I believe a little too much pessimism has creeped onto the board however it is always good to look at things objectively and with facts. Sageyrain brings up a good example why you can never compare two deposits and the insitu value per ounce they command. First no two ore deposits are the same and thus cannot be compared directly to each other. There are differences in grade, size, recoveries, ground conditions, taxation, labour, government regulations and accessibility. These things will all factor into the cost per ounce to produce. Thus deducting the companies desired profit margin and expected operating costs/ounce from the projected spot price of gold/ounce this will give the amount they are willing to pay per insitu ounce.
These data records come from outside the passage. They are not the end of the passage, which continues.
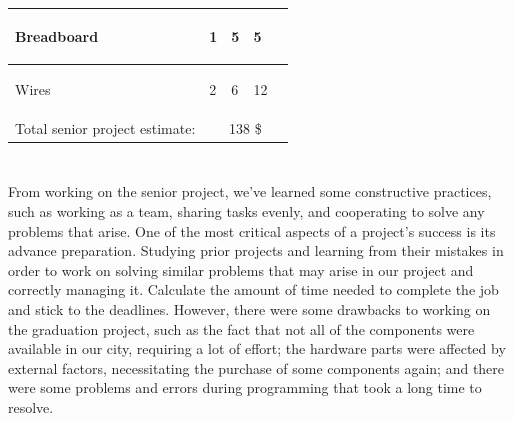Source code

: \documentclass[12pt,a4paper]{report}
\begin{document}
\begin{table}[H]
\begin{center}
\begin{tabular}{|p{6cm}  |p{1cm}  |p{2cm}  |p{1.7cm} |p{3.5cm}|}
\begin{center} Breadboard	    \end{center}  &\begin{center}1 \end{center} & \begin{center} 5 \end{center}	& \begin{center} 5	\end{center}     &	 \\\hline


\begin{center} Wires	    \end{center}  &\begin{center}2 \end{center} & \begin{center} 6 \end{center}	& \begin{center} 12	\end{center}     &	 \\\hline




Total senior project estimate:  &\multicolumn{4}{c|}{138 \$}	\\\hline
\end{tabular}
\end{center}  
\end{table}




\section{\fontsize{12}{12}\selectfont{Lessons Learned}}
From working on the senior project, we've learned some constructive practices, such as working as a team, sharing tasks evenly, and cooperating to solve any problems that arise. One of the most critical aspects of a project's success is its advance preparation. Studying prior projects and learning from their mistakes in order to work on solving similar problems that may arise in our project and correctly managing it. Calculate the amount of time needed to complete the job and stick to the deadlines.
However, there were some drawbacks to working on the graduation project, such as the fact that not all of the components were available in our city, requiring a lot of effort; the hardware parts were affected by external factors, necessitating the purchase of some components again; and there were some problems and errors during programming that took a long time to resolve.
\end{document}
Now lets apply these facts to compare ARU to Hollister. First the grade and size of the deposit are not even close. ARU has an estimated 15,000,000 ounces open in all directions compared to 1,000,000. The ground conditions are not simular at all. ARU is in volcanics while Hollister is in sedimentary rock. Sedimentary rock is very difficult to mine in due to its weak nature. This type of ground condition requires very expensive time consuming ground support which cuts back on productivity thus increasing cost per ounce. Volcanics are relatively easy to mine through. Nevada type underground deposits are very expensive to mine. Take QueenStake in Nevada for example which has far better fundamentals than Hollister and a production cost of around 450 US per ounce and cannot make any money. Ecuador has virtually no taxation on mining, low labour costs and very little red tape compared to Nevada as well. There is a reason thus that Hollister commanded only 65 US per ounce and that is because it will be a high cost marginal mine. If you want to make a comparision perhaps you should compare Goldcorps Red Lake Mine even though it falls far short of ARU in many area's. They have an aprox cash cost of 90 US per ounce. If you take gold at 675 US and say they produce for the same cost per ounce 90 US, then what would you be willing to pay per insitu ounce. That leaves 585 US dollars to play with and does not take into account that gold keeps rising. I do not see it unreasonable to pay 300 US per ounce since that still leaves a 285 US profit without getting into the accounting too heavily.
This would give an approximate share price of 150.00 Can per share even if they do not find any more gold which is extremely unlikely. This is the simplified process you have to go through in order to put a valuation on an insitu ounce. How do I know this, well simple, I am a Mining Engineer with 20 years in the industry.
This should answer any questions concerning what kind of premium ARU will command. It will be high.